*** Opening Supplied data ***

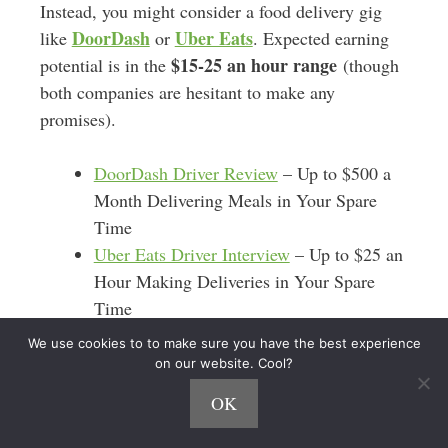
Instead, you might consider a food delivery gig
DoorDash
Uber Eats
like
or
. Expected earning
$15-25 an hour range
potential is in the
(though
both companies are hesitant to make any
promises).
DoorDash Driver Review
– Up to $500 a
Month Delivering Meals in Your Spare
Time
Uber Eats Driver Interview
– Up to $25 an
Hour Making Deliveries in Your Spare
Time
We use cookies to to make sure you have the best experience
With these
driving apps
, you’re essentially a
on our website. Cool?
takeout order delivery driver. You don’t have to
OK
worry about keeping your car super clean or
making awkward small-talk with passengers.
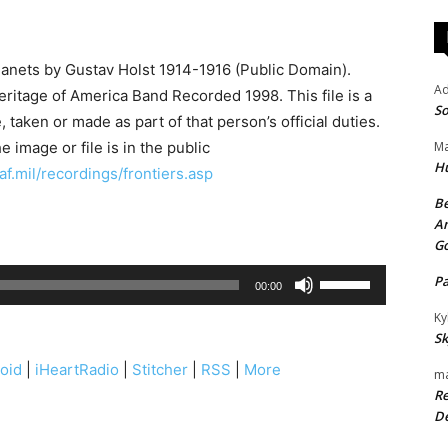
lanets by Gustav Holst 1914-1916 (Public Domain).
A
ritage of America Band Recorded 1998. This file is a
So
 taken or made as part of that person’s official duties.
 image or file is in the public
Ma
H
f.mil/recordings/frontiers.asp
Be
An
G
U
P
00:00
s
Ky
e
Sk
U
oid
|
iHeartRadio
|
Stitcher
|
RSS
|
More
ma
p
Re
/
De
D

*** Closing Supplied data ***

> _How to complete this task_: Please write out all the entries above exactly, but leave out the pictures.

> _Response to this exercise_:
Instead, you might consider a food delivery gig
DoorDash
Uber Eats
like
or
. Expected earning
$15-25 an hour range
potential is in the
(though
both companies are hesitant to make any
promises).
DoorDash Driver Review
– Up to $500 a
Month Delivering Meals in Your Spare
Time
Uber Eats Driver Interview
– Up to $25 an
Hour Making Deliveries in Your Spare
Time
We use cookies to to make sure you have the best experience
With these
driving apps
, you’re essentially a
on our website. Cool?
takeout order delivery driver. You don’t have to
OK
worry about keeping your car super clean or
making awkward small-talk with passengers.
lanets by Gustav Holst 1914-1916 (Public Domain).
A
ritage of America Band Recorded 1998. This file is a
So
 taken or made as part of that person’s official duties.
 image or file is in the public
Ma
H
f.mil/recordings/frontiers.asp
Be
An
G
U
P
00:00
s
Ky
e
Sk
U
oid
|
iHeartRadio
|
Stitcher
|
RSS
|
More
ma
p
Re
/
De
D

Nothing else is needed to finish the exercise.